Exchange-traded funds offer a convenient way to invest in sectors or niches that interest you. If you'd like to add some stocks to your portfolio that seem undervalued, the Vanguard Value ETF (NYS: VTV) could save you a lot of trouble. Instead of trying to figure out which companies will perform best, you can use this ETF to invest in a lot of them simultaneously.

The basics
ETFs often sport lower expense ratios than their mutual fund cousins. The value ETF's expense ratio -- its annual fee -- is a very low 0.10%. (Vanguard is known for low fees.) It recently sported a dividend yield near 2.6%, as well.

This ETF has actually not performed that well, underperforming the broad market over the past three and five years. It's the future that matters most, though, and one ray of hope is that according to Forbes, about 10% of the ETF's holdings have seen insider buying, which reflects management confidence. As with most investments, of course, we can't expect outstanding performances in every quarter or year. Investors with conviction need to wait for their holdings to deliver.

With a low turnover rate of 23%, this fund isn't frantically and frequently rejiggering its holdings, as many funds do.

What's in it?
More than a handful of big value companies had strong performances over the past year. Domestic tobacco giant Altria (NYS: MO) , up 35%, recently yielded 5.1%. Altria's bulls like its strong dividend history, its growing smokeless tobacco business, and its stake in beverage giant SAB Miller. Bears, though, don't like America's shrinking base of smokers, competition from discount brands, increasing regulation of the industry, and rising taxes on tobacco. Still, the industry does boast customers who are literally addicted to its offerings, and it's been a great longtime cash generator.

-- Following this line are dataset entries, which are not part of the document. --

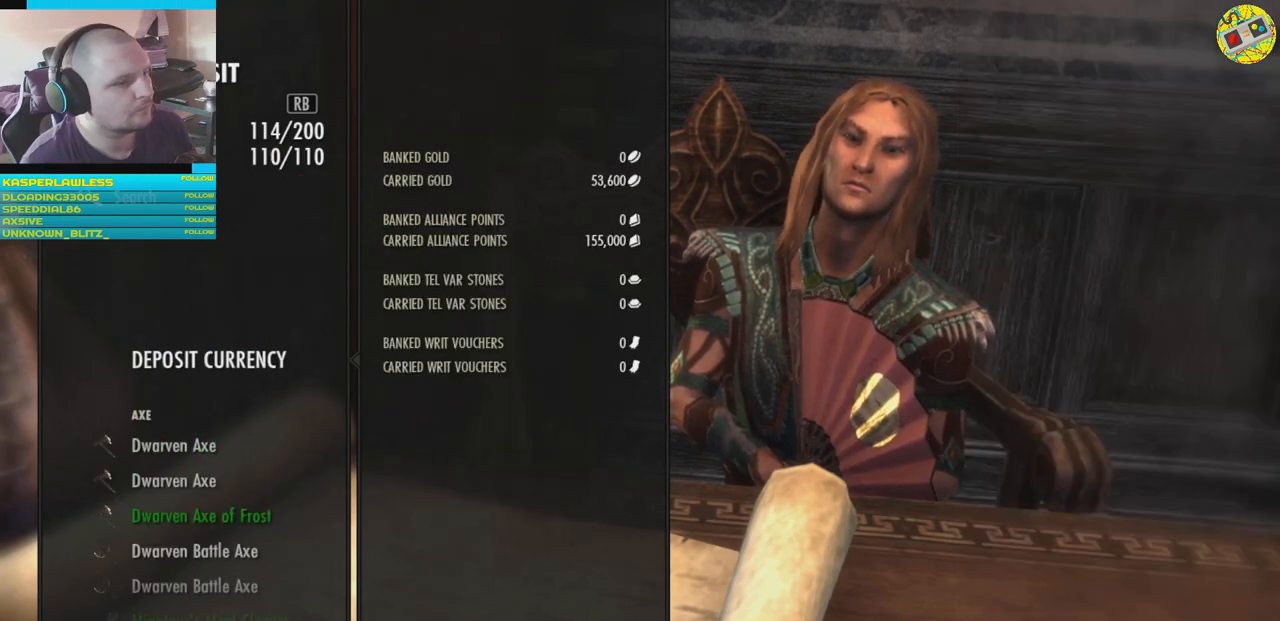
{"buttons": [], "left_stick": "center", "right_stick": "center", "events": [[217, "L1", "down"], [300, "L1", "up"]]}
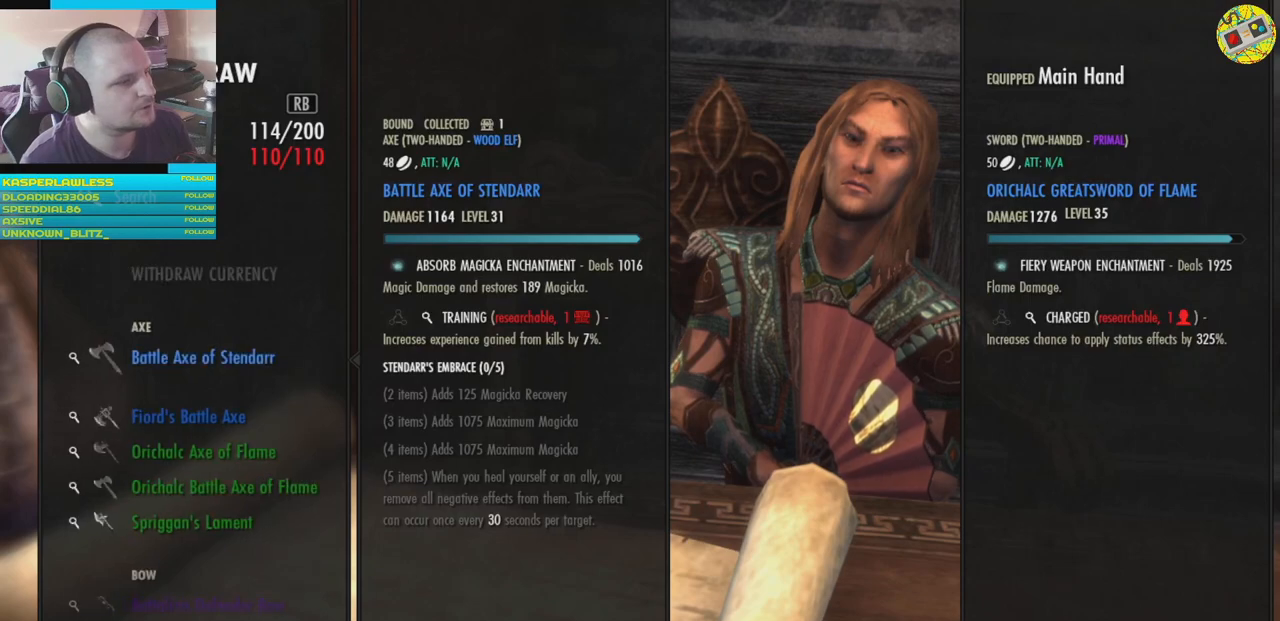
{"buttons": [], "left_stick": "center", "right_stick": "center", "events": []}
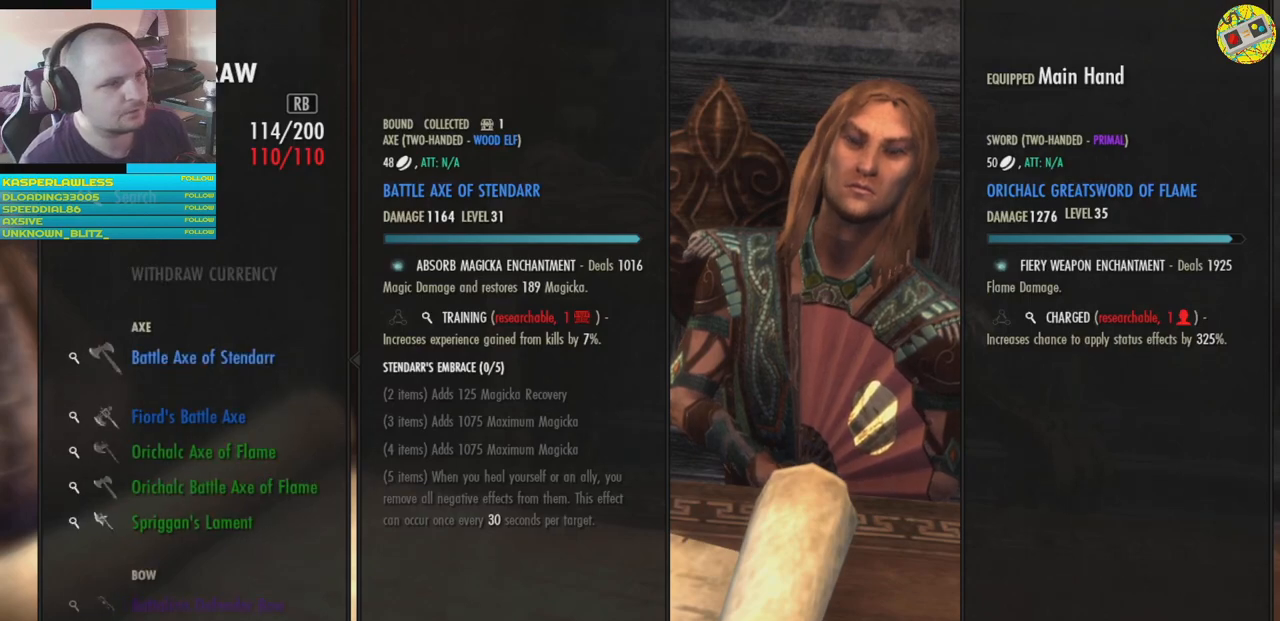
{"buttons": [], "left_stick": "center", "right_stick": "center", "events": []}
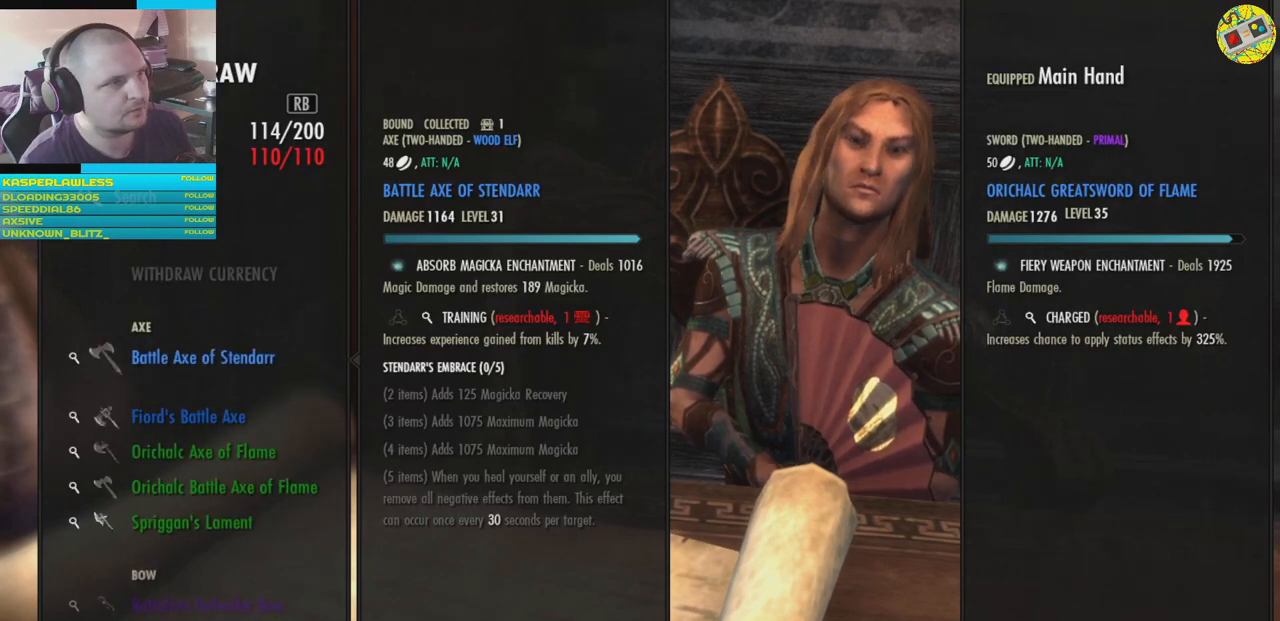
{"buttons": [], "left_stick": "center", "right_stick": "center", "events": []}
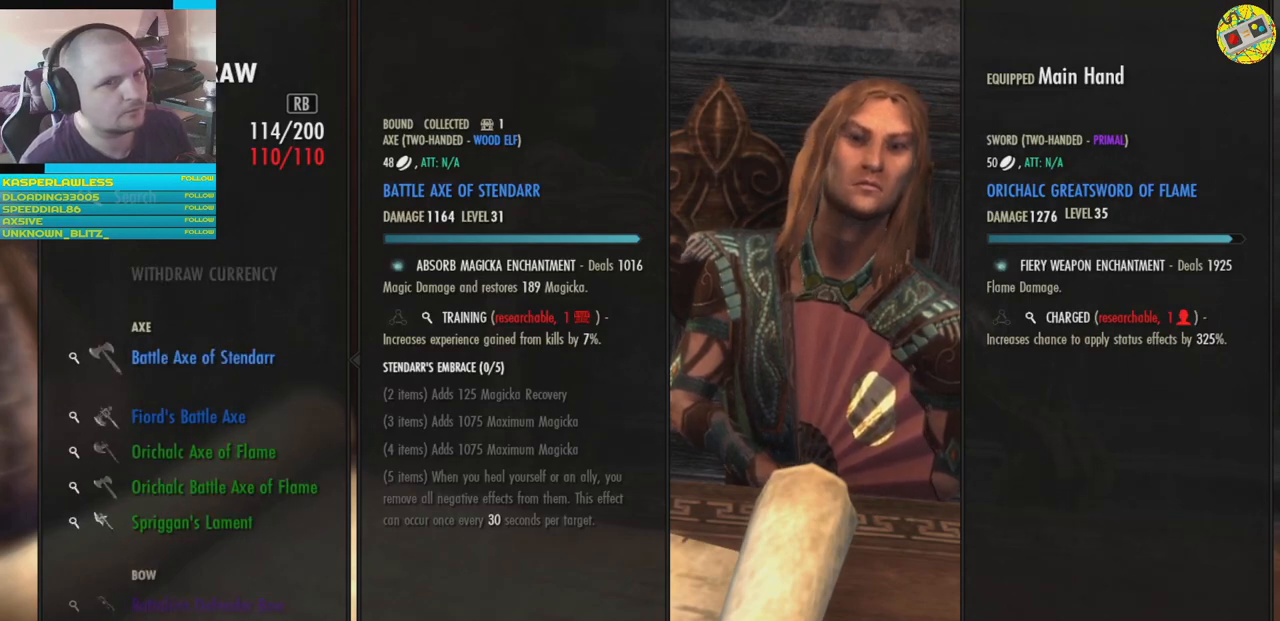
{"buttons": [], "left_stick": "center", "right_stick": "center", "events": []}
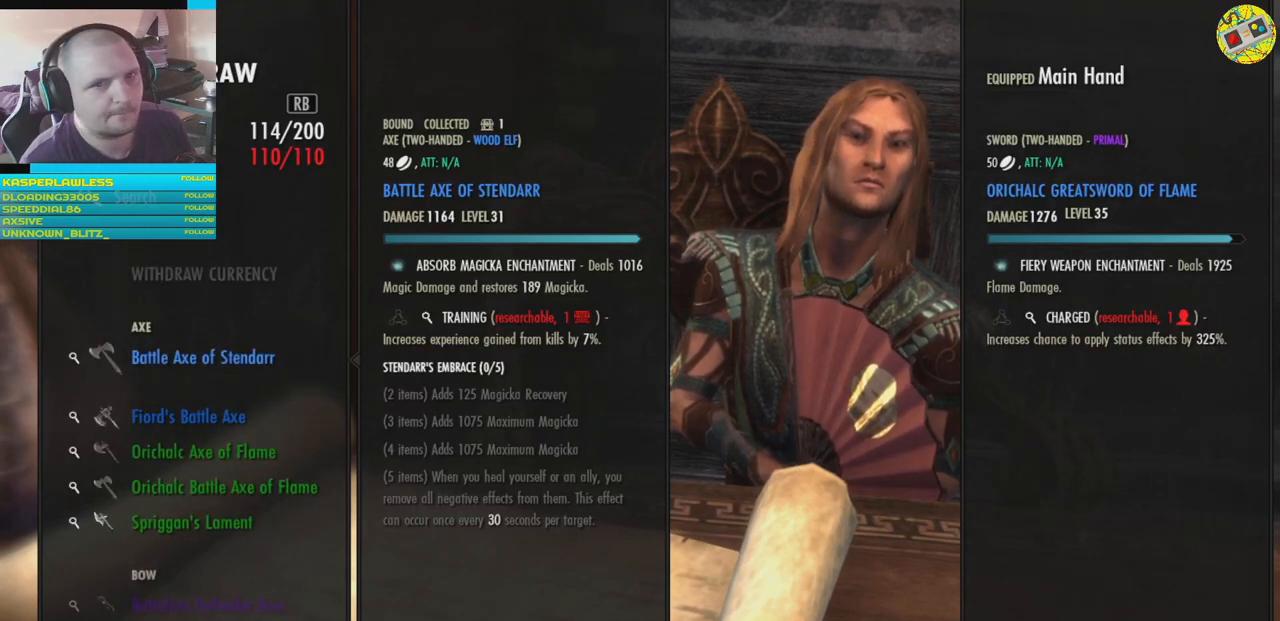
{"buttons": [], "left_stick": "center", "right_stick": "center", "events": []}
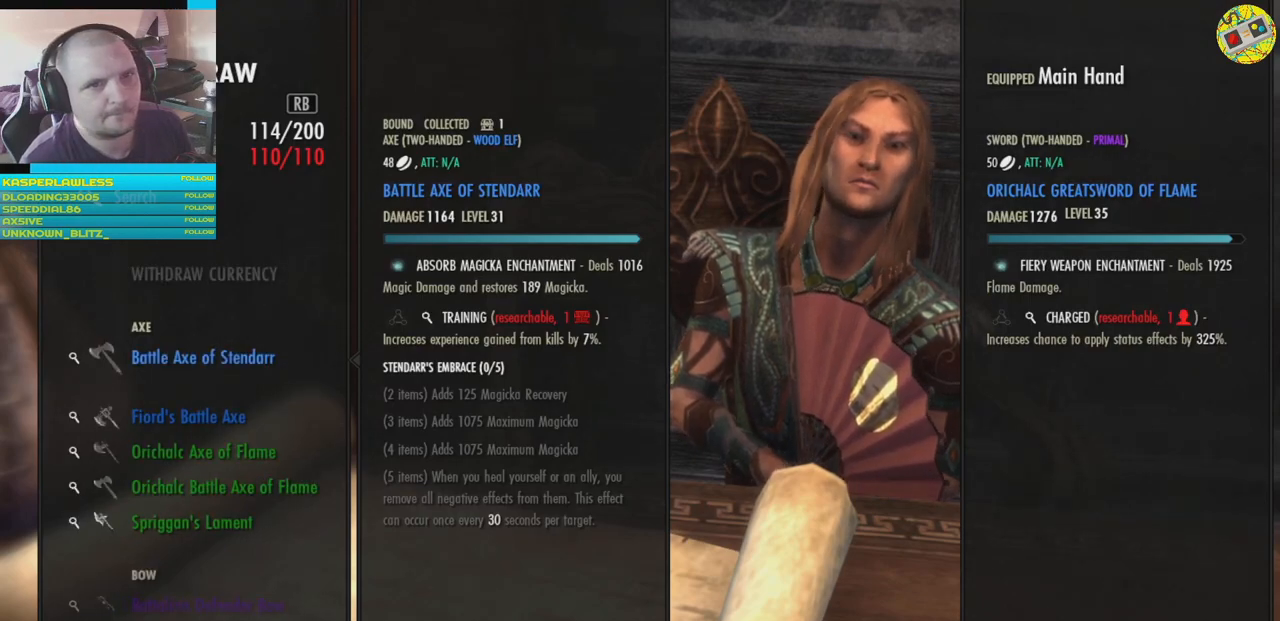
{"buttons": [], "left_stick": "center", "right_stick": "center", "events": []}
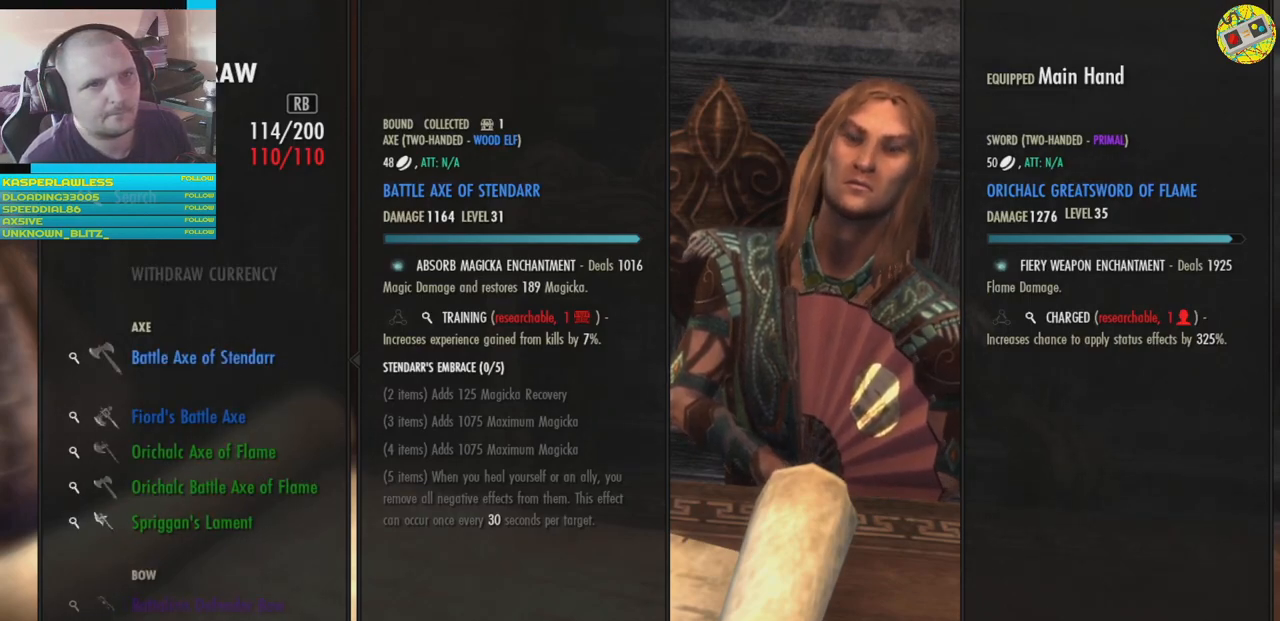
{"buttons": [], "left_stick": "center", "right_stick": "center", "events": []}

General Electric (NYS: GE) , up 34%, recently yielded 3.3%. The diversified powerhouse has been beefing up its involvement in alternative energies -- for example installing hundreds of wind turbines in Brazil -- and has reported that its strengthened GE Capital unit has resumed paying its parent company a dividend. Its transportation business has been growing particularly briskly, and many like its growing attention on industry over finance.

Abbott Labs (NYS: ABT) , up 31%, recently yielded 3.1%. The company will soon be splitting its pharmaceutical business from its nutrition and devices businesses, which some expect will unlock more value for investors. In the meantime, though, the company just got good news when the FDA moved to approve Abbott's $8 billion drug Humira for an additional condition, colitis, paving the way for more revenue. Meanwhile, the company has been profiting from sizable business in fast-growing emerging markets.

Other companies didn't do as well last year, but could see their fortunes change in the coming years. Bank of America (NYS: BAC) , for example, was basically flat, but that's better than giving up ground, as it has done for a few years. It's a company with plenty of risk, such as its exposure to troubled parts of Europe and its heavy involvement in mortgages, but over the long run, many expect it to do well. Its second-quarter results featured growing revenue and profits, but it also hasn't made much progress in modifying loans under a settlement agreement, at least compared to peers.

The big picture
A well-chosen ETF can grant you instant diversification across any industry or group of companies -- and make investing in and profiting from it that much easier.